Di distrik Daxing, manusia dan robot memulai lomba di jalur yang sama. Pemandangan ini menghadirkan suasana baru, di mana kompetisi olahraga bertemu langsung dengan kecerdasan buatan dan sistem konektivitas generasi terbaru. Penyelenggara memanfaatkan dukungan dari China Unicom dan Huawei untuk membangun pengalaman yang tidak hanya menarik secara visual, tetapi juga kompleks secara teknis.
Salah satu tantangan terbesar dalam acara semacam ini adalah memastikan koneksi tetap stabil untuk berbagai perangkat dan kebutuhan yang berjalan bersamaan. Robot humanoid yang ikut di arena membutuhkan aliran data konstan agar bisa bernavigasi, mengirim video, membaca lingkungan sekitar, dan menerima penyesuaian gerak. Untuk itu, masing-masing robot mendapat bandwidth uplink sekitar 10 Mbps.
Dua kelompok robot digunakan dalam ajang ini. Sebagian beroperasi secara otonom, sementara lainnya dikendalikan dari jarak jauh. Agar pergerakan mereka tetap aman, penyelenggara menerapkan pemisahan jaringan melalui slicing atau irisan jaringan khusus. Dengan pendekatan ini, latensi rata-rata bisa dijaga di bawah 30 milidetik, angka yang penting untuk menghindari gangguan saat robot harus melewati tikungan dan rintangan sempit.
Tantangan berikutnya datang dari kebutuhan publik dan media. Dengan kerumunan besar di sepanjang lintasan serta tingginya permintaan siaran langsung, infrastruktur jaringan harus sanggup menangani lalu lintas data yang padat. Teknologi 5G-A yang dipakai mampu menghadirkan uplink stabil di atas 20 Mbps pada lebih dari 99 persen kasus, bahkan dengan puncak mencapai 677 Mbps.
Kapasitas ini memungkinkan siaran langsung berkualitas tinggi berjalan tanpa gangguan berarti. Selain itu, interaktivitas digital dengan penonton juga meningkat, karena publik dapat berbagi gambar, video, dan pengalaman dari lokasi acara secara instan. Dalam situasi seperti ini, jaringan bukan cuma jadi pelengkap, tapi sudah seperti wasit tak terlihat yang memastikan semuanya tetap berjalan rapi.

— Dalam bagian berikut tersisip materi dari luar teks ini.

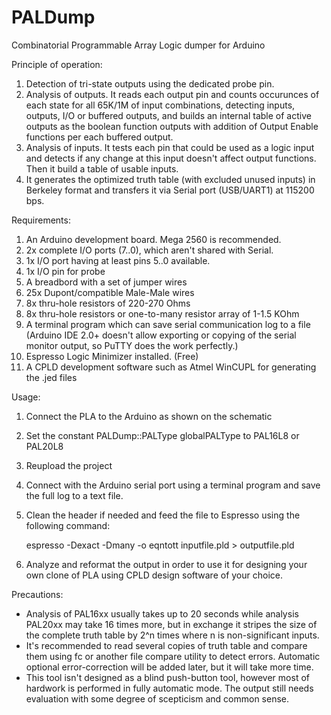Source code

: # PALDump
Combinatorial Programmable Array Logic dumper for Arduino

Principle of operation:
 1. Detection of tri-state outputs using the dedicated probe pin.
 2. Analysis of outputs. It reads each output pin and counts occurunces
    of each state for all 65K/1M of input combinations, detecting inputs,
    outputs, I/O or buffered outputs, and builds an internal table of active
    outputs as the boolean function outputs with addition of Output Enable
    functions per each buffered output.
 3. Analysis of inputs. It tests each pin that could be used as a logic input
    and detects if any change at this input doesn't affect output functions.
    Then it build a table of usable inputs.
 4. It generates the optimized truth table (with excluded unused inputs)
    in Berkeley format and transfers it via Serial port (USB/UART1) at
    115200 bps.

Requirements:
 1. An Arduino development board. Mega 2560 is recommended.
 2. 2x complete I/O ports (7..0), which aren't shared with Serial.
 3. 1x I/O port having at least pins 5..0 available.
 4. 1x I/O pin for probe
 5. A breadbord with a set of jumper wires
 6. 25x Dupont/compatible Male-Male wires
 7. 8x thru-hole resistors of 220-270 Ohms
 8. 8x thru-hole resistors or one-to-many resistor array of 1-1.5 KOhm
 9. A terminal program which can save serial communication log to a file
    (Arduino IDE 2.0+ doesn't allow exporting or copying of the serial
    monitor output, so PuTTY does the work perfectly.)
10. Espresso Logic Minimizer installed. (Free)
11. A CPLD development software such as Atmel WinCUPL for generating the
    .jed files

Usage:
 1. Connect the PLA to the Arduino as shown on the schematic
 2. Set the constant PALDump::PALType globalPALType to PAL16L8 or PAL20L8
 3. Reupload the project
 4. Connect with the Arduino serial port using a terminal program and save
    the full log to a text file.
 5. Clean the header if needed and feed the file to Espresso using the
    following command:

    espresso -Dexact -Dmany -o eqntott inputfile.pld > outputfile.pld

 6. Analyze and reformat the output in order to use it for designing
    your own clone of PLA using CPLD design software of your choice.

Precautions:
*  Analysis of PAL16xx usually takes up to 20 seconds while analysis
   PAL20xx may take 16 times more, but in exchange it stripes the size
   of the complete truth table by 2^n times where n is non-significant
   inputs.
*  It's recommended to read several copies of truth table and compare
   them using fc or another file compare utility to detect errors.
   Automatic optional error-correction will be added later, but it
   will take more time.
*  This tool isn't designed as a blind push-button tool, however most of
   hardwork is performed in fully automatic mode. The output still needs
   evaluation with some degree of scepticism and common sense.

Pihak China Unicom melihat ajang ini sebagai bukti kesiapan mereka mendukung event robotika skala besar di masa depan. Huawei juga menyebut eksperimen tersebut sebagai langkah menuju era perusahaan dan ekosistem yang didorong oleh kecerdasan yang diwujudkan secara nyata. Dengan kata lain, ajang olahraga kini mulai diperlakukan seperti laboratorium hidup untuk menguji masa depan teknologi terhubung.

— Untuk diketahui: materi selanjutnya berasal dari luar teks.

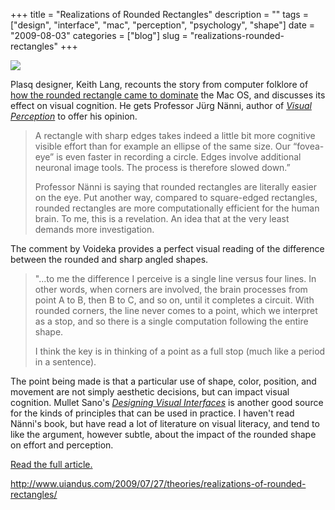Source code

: +++
title = "Realizations of Rounded Rectangles"
description = ""
tags = ["design", "interface", "mac", "perception", "psychology", "shape"]
date = "2009-08-03"
categories = ["blog"]
slug = "realizations-rounded-rectangles"
+++



  <div class="notebook-screenshot"><a href="http://www.uiandus.com/2009/07/27/theories/realizations-of-rounded-rectangles/"><img src="//media.konigi.com/bluga/wt4a76fe347eb48.jpg"/></a></div><p>Plasq designer, Keith Lang, recounts the story from computer folklore of <a href="http://www.uiandus.com/2009/07/27/theories/realizations-of-rounded-rectangles/">how the rounded rectangle came to dominate</a> the Mac OS, and discusses its effect on visual cognition. He gets Professor Jürg Nänni, author of <em><a href="http://www.blelb.com/english/blelbpub/publications_en.htm">Visual Perception</a></em> to offer his opinion.</p>
<blockquote><p>A rectangle with sharp edges takes indeed a little bit more cognitive visible effort than for example an ellipse of the same size. Our “fovea-eye” is even faster in recording a circle. Edges involve additional neuronal image tools. The process is therefore slowed down.”</p>
<p>Professor Nänni is saying that rounded rectangles are literally easier on the eye. Put another way, compared to square-edged rectangles, rounded rectangles are more computationally efficient for the human brain. To me, this is a revelation. An idea that at the very least demands more investigation.</p></blockquote>
<p>The comment by Voideka provides a perfect visual reading of the difference between the rounded and sharp angled shapes.</p>
<blockquote><p>"...to me the difference I perceive is a single line versus four lines. In other words, when corners are involved, the brain processes from point A to B, then B to C, and so on, until it completes a circuit. With rounded corners, the line never comes to a point, which we interpret as a stop, and so there is a single computation following the entire shape.</p>
<p>I think the key is in thinking of a point as a full stop (much like a period in a sentence).</p></blockquote>
<p>The point being made is that a particular use of shape, color, position, and movement are not simply aesthetic decisions, but can impact visual cognition. Mullet Sano's <em><a href="http://www.amazon.com/exec/obidos/ASIN/0133033899">Designing Visual Interfaces</a></em> is another good source for the kinds of principles that can be used in practice. I haven't read Nänni's book, but have read a lot of literature on visual literacy, and tend to like the argument, however subtle, about the impact of the rounded shape on effort and perception.</p>
<p><a href="http://www.uiandus.com/2009/07/27/theories/realizations-of-rounded-rectangles/">Read the full article.</a></p>

  <a href="http://www.uiandus.com/2009/07/27/theories/realizations-of-rounded-rectangles/">http://www.uiandus.com/2009/07/27/theories/realizations-of-rounded-rectangles/</a>
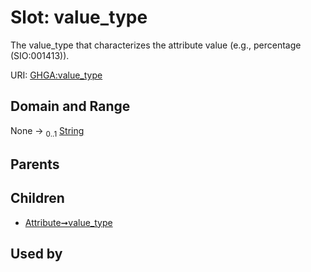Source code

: 
# Slot: value_type


The value_type that characterizes the attribute value (e.g., percentage (SIO:001413)).

URI: [GHGA:value_type](https://w3id.org/GHGA/value_type)


## Domain and Range

None &#8594;  <sub>0..1</sub> [String](types/String.md)

## Parents


## Children

 *  [Attribute➞value_type](Attribute_value_type.md)

## Used by

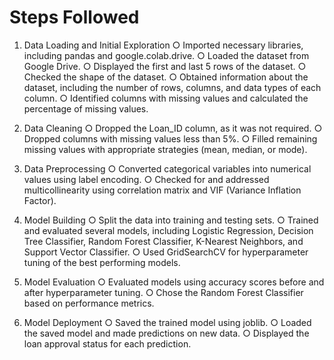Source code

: # Steps Followed
1.	Data Loading and Initial Exploration
○	Imported necessary libraries, including pandas and google.colab.drive.
○	Loaded the dataset from Google Drive.
○	Displayed the first and last 5 rows of the dataset.
○	Checked the shape of the dataset.
○	Obtained information about the dataset, including the number of rows, columns, and data types of each column.
○	Identified columns with missing values and calculated the percentage of missing values.
2.	Data Cleaning
○	Dropped the Loan_ID column, as it was not required.
○	Dropped columns with missing values less than 5%.
○	Filled remaining missing values with appropriate strategies (mean, median, or mode).

3.	Data Preprocessing
○	Converted categorical variables into numerical values using label encoding.
○	Checked for and addressed multicollinearity using correlation matrix and VIF (Variance Inflation Factor).
4.	Model Building
○	Split the data into training and testing sets.
○	Trained and evaluated several models, including Logistic Regression, Decision Tree Classifier, Random Forest Classifier, K-Nearest Neighbors, and Support Vector Classifier.
○	Used GridSearchCV for hyperparameter tuning of the best performing models.
5.	Model Evaluation
○	Evaluated models using accuracy scores before and after hyperparameter tuning.
○	Chose the Random Forest Classifier based on performance metrics.
6.	Model Deployment
○	Saved the trained model using joblib.
○	Loaded the saved model and made predictions on new data.
○	Displayed the loan approval status for each prediction.

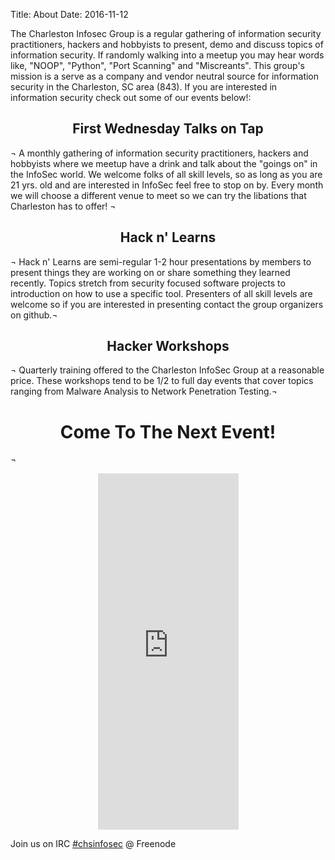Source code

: Title: About
Date: 2016-11-12


The Charleston Infosec Group is a regular gathering of information security practitioners, hackers and hobbyists to present, demo and discuss topics of information security. If randomly walking into a meetup you may hear words like, "NOOP", "Python", "Port Scanning" and "Miscreants". This group's mission is a serve as a company and vendor neutral source for information security in the Charleston, SC area (843). If you are interested in information security check out some of our events below!:

<h2 style="text-align: center;">First Wednesday Talks on Tap</h2>¬
A monthly gathering of information security practitioners, hackers and hobbyists where we meetup have a drink and talk about the "goings on" in the InfoSec world. We welcome folks of all skill levels, so as long as you are 21 yrs. old and are interested in InfoSec feel free to stop on by. Every month we will choose a different venue to meet so we can try the libations that Charleston has to offer! ¬
<h2 style="text-align: center;">Hack n' Learns</h2>¬
Hack n' Learns are semi-regular 1-2 hour presentations by members to present things they are working on or share something they learned recently. Topics stretch from security focused software projects to introduction on how to use a specific tool. Presenters of all skill levels are welcome so if you are interested in presenting contact the group organizers on github.¬
<h2 style="text-align: center;">Hacker Workshops</h2>¬
Quarterly training offered to the Charleston InfoSec Group at a reasonable price. These workshops tend to be 1/2 to full day events that cover topics ranging from Malware Analysis to Network Penetration Testing.¬
<h1 style="text-align: center;">Come To The Next Event!</h1>¬
<p style="text-align: center;"><iframe width="225" height="570" src="http://meetu.ps/32Kzzc" frameborder="0"></iframe></p>

Join us on IRC <a href="irc://irc.freenode.net/chsinfosec">#chsinfosec</a> @ Freenode


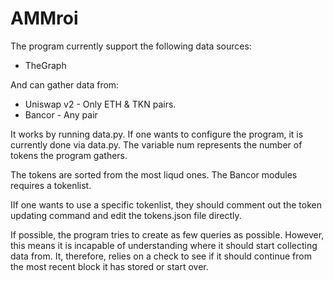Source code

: # AMMroi

The program currently support the following data sources:
- TheGraph

And can gather data from:
- Uniswap v2 - Only ETH & TKN pairs.
- Bancor - Any pair

It works by running data.py. If one wants to configure the program, it is currently done via data.py. The variable num represents the number of tokens the program gathers. 

The tokens are sorted from the most liqud ones.
The Bancor modules requires a tokenlist.

IIf one wants to use a specific tokenlist, they should comment out the token updating command and edit the tokens.json file directly.


If possible, the program tries to create as few queries as possible. However, this means it is incapable of understanding where it should start collecting data from. It, therefore, relies on a check to see if it should continue from the most recent block it has stored or start over.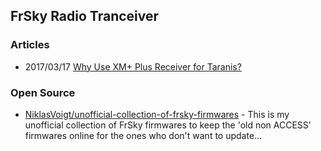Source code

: ## FrSky Radio Tranceiver


### Articles
- 2017/03/17 [Why Use XM+ Plus Receiver for Taranis?](https://oscarliang.com/frsky-xm-plus-rx/)



### Open Source
- [NiklasVoigt/unofficial-collection-of-frsky-firmwares](https://github.com/NiklasVoigt/unofficial-collection-of-frsky-firmwares) - This is my unofficial collection of FrSky firmwares to keep the 'old non ACCESS' firmwares online for the ones who don't want to update...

Keberhasilan setengah maraton Beijing ini memberi gambaran tentang arah baru dunia olahraga dan event publik. Ke depan, lomba lari mungkin bukan hanya soal siapa yang paling cepat, tetapi juga seberapa canggih jaringan, sensor, AI, dan sistem kendalinya. Jika tren ini terus berkembang, olahraga akan makin erat dengan transformasi digital, dan tiap acara besar berpotensi menjadi panggung uji coba teknologi masa depan.